Stephen Lawrence murder - the untold story
How socialists and the local community fought back against racism and the BNP
On 3 January 2012 Gary Dobson and David Norris were found guilty of the horrific murder of black teenager Stephen Lawrence and sentenced to life imprisonment. Stephen was murdered almost 19 years ago in a racist attack by a white gang in south London.
Media coverage after the trial has focussed on the issues which emerged after the murder - such as institutionalised police racism and police incompetence, and how much has changed since. But there has been little mention of the presence of the far-right racist British National Party (BNP) in the area at the time and also the united community and trade union anti-racist campaign to drive them out.
Lois Austin, (pictured above, speaking) then a leading activist in Youth Against Racism in Europe (YRE) and the Labour Party Young Socialists, whose branches initiated the campaign, spoke to the Socialist:
Firstly I want to pay testament to the Lawrence family and how strong and tough they've been to see it through this far. It is galling to see parts of the British establishment and the right-wing media, such as the Daily Mail, lauding the Lawrence family. At the time most of the British establishment turned its back on the family and the justice system didn't deliver for them and neither did local politicians.
In the late 1980s and early 1990s YRE was involved in a local campaign that eventually closed the racist BNP's headquarters in Welling.

━━━

» Try it
Continue the article above on the Stephen Lawrence murder and the campaign against the BNP, starting after its last sentence.

━━━

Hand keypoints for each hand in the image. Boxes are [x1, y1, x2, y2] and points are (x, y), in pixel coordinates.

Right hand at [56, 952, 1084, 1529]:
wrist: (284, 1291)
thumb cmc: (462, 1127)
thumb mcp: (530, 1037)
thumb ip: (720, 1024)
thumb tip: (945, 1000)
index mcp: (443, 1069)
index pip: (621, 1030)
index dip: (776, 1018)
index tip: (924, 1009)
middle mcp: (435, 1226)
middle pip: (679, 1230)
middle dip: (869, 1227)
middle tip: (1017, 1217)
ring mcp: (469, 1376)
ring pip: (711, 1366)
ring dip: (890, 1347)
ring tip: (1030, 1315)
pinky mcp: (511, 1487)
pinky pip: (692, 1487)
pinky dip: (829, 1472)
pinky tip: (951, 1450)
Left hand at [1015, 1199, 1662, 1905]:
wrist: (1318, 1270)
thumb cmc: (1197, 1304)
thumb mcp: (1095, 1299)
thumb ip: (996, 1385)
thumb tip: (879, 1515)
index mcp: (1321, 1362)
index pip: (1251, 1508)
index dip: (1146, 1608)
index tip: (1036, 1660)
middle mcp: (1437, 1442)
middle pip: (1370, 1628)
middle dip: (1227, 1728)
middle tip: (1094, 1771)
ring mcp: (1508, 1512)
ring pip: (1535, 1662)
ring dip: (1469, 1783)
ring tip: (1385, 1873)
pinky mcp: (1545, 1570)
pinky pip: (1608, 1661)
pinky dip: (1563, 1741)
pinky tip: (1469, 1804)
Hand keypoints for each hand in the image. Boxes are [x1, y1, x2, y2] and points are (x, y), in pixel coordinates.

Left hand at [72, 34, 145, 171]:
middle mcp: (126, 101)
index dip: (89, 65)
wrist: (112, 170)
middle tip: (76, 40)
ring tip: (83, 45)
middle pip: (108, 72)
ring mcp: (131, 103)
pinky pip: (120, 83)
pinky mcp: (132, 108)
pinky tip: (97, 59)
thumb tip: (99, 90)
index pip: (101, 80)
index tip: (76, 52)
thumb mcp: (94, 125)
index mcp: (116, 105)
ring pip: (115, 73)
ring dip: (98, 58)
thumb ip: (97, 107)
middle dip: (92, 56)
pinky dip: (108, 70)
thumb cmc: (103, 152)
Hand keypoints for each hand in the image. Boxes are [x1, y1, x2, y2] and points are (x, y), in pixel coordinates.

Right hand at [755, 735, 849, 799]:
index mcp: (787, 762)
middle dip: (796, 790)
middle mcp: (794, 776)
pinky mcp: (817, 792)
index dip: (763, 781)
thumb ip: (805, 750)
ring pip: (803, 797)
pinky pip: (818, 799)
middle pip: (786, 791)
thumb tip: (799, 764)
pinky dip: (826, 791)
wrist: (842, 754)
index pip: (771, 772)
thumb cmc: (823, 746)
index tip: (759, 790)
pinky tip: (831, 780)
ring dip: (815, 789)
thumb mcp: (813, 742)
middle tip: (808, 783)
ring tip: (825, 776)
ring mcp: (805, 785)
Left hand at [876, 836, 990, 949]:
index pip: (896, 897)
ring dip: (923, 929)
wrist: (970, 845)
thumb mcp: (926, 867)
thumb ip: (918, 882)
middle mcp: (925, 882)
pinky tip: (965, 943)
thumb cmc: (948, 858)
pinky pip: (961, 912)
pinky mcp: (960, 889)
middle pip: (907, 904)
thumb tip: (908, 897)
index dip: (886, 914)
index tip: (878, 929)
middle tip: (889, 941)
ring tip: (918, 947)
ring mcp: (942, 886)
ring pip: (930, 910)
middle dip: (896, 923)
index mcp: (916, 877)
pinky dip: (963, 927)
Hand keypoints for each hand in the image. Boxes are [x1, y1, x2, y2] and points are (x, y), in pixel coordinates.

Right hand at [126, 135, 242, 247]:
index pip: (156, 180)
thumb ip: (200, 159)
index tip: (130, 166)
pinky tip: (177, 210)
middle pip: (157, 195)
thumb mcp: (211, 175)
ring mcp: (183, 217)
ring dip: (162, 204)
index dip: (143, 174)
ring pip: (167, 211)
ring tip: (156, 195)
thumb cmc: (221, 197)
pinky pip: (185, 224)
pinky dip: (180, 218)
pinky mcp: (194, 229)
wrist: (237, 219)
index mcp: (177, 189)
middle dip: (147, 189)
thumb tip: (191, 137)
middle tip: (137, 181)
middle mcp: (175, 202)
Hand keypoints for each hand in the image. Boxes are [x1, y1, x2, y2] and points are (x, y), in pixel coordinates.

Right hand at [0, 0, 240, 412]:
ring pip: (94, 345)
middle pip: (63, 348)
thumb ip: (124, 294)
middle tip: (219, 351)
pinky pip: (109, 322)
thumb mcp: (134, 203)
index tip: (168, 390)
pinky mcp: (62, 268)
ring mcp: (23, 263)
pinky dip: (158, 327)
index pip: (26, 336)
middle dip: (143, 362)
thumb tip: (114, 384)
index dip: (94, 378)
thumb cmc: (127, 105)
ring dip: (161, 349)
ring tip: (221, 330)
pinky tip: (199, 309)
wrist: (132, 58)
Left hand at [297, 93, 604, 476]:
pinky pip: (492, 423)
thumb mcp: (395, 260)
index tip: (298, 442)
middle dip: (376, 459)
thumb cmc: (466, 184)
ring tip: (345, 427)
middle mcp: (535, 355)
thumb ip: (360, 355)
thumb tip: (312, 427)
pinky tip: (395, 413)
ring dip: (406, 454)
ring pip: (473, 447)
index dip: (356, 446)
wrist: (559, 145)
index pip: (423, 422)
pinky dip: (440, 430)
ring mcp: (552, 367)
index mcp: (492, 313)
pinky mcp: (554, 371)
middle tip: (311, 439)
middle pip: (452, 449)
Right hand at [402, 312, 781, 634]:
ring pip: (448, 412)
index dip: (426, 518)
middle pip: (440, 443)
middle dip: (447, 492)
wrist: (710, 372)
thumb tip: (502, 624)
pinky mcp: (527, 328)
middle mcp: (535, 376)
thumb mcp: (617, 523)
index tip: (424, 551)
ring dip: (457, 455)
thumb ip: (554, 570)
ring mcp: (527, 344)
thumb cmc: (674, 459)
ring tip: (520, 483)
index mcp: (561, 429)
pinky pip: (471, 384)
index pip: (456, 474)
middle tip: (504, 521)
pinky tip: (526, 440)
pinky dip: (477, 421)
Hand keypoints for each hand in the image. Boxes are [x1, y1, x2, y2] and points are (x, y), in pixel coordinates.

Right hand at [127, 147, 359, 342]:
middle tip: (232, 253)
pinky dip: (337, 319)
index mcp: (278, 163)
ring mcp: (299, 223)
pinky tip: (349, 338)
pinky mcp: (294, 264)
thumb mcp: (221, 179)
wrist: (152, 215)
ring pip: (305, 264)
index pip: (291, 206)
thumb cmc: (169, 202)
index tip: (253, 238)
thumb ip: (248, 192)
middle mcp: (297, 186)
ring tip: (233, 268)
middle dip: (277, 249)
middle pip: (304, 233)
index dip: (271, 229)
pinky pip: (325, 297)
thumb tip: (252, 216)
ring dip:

━━━

» Reply
Immediately after Stephen's murder we made appeals to Bexley council and the press to help get the BNP out because it was the BNP's divisive campaigns that were leading to an increase in racism and racist attacks in the area.
The media has also been almost completely silent on the mass protests that took place after Stephen Lawrence was murdered.
Much has been said about the Lawrence family being left isolated and alone and they were by most of the political and media establishment, but that was not the case when it came to support from ordinary people. Thousands came out onto the streets to show their anger at the murder and their support for the family.
In May 1993, just a few weeks after Stephen Lawrence was murdered, over 8,000 joined a demo called by YRE and others - including Panther, the black socialist organisation. Mainly local young people, black and white, marched past the BNP HQ demanding that something must be done to rid our area of these racists.
A few months after that, on 16 October, YRE, the Anti-Nazi League and other organisations and trade unions called another march. We wanted to go past the BNP HQ but the riot police wouldn't let us. Nonetheless 60,000 of us marched through the town centre. Everyone saw and understood the link between BNP activity in south east London and the racist attacks and racist murders - not just of Stephen Lawrence - three other young black men had been killed since the BNP moved in to Welling in 1987.
Greenwich council published statistics that showed a 200% increase in racist attacks in the few years that the BNP had been active in Welling, recruiting young people, giving out racist literature and using their HQ as a base.
The Greenwich and Bexley Labour Party Young Socialists (LPYS) had set up a campaign against the BNP in 1987 with support from a number of left Labour councillors and trade union branches.
But Bexley Tory council refused to listen; they told us to to 'ignore them and they'll go away'. Yet in 1987 we pointed to the danger that their campaigns would lead to and, unfortunately, we were right.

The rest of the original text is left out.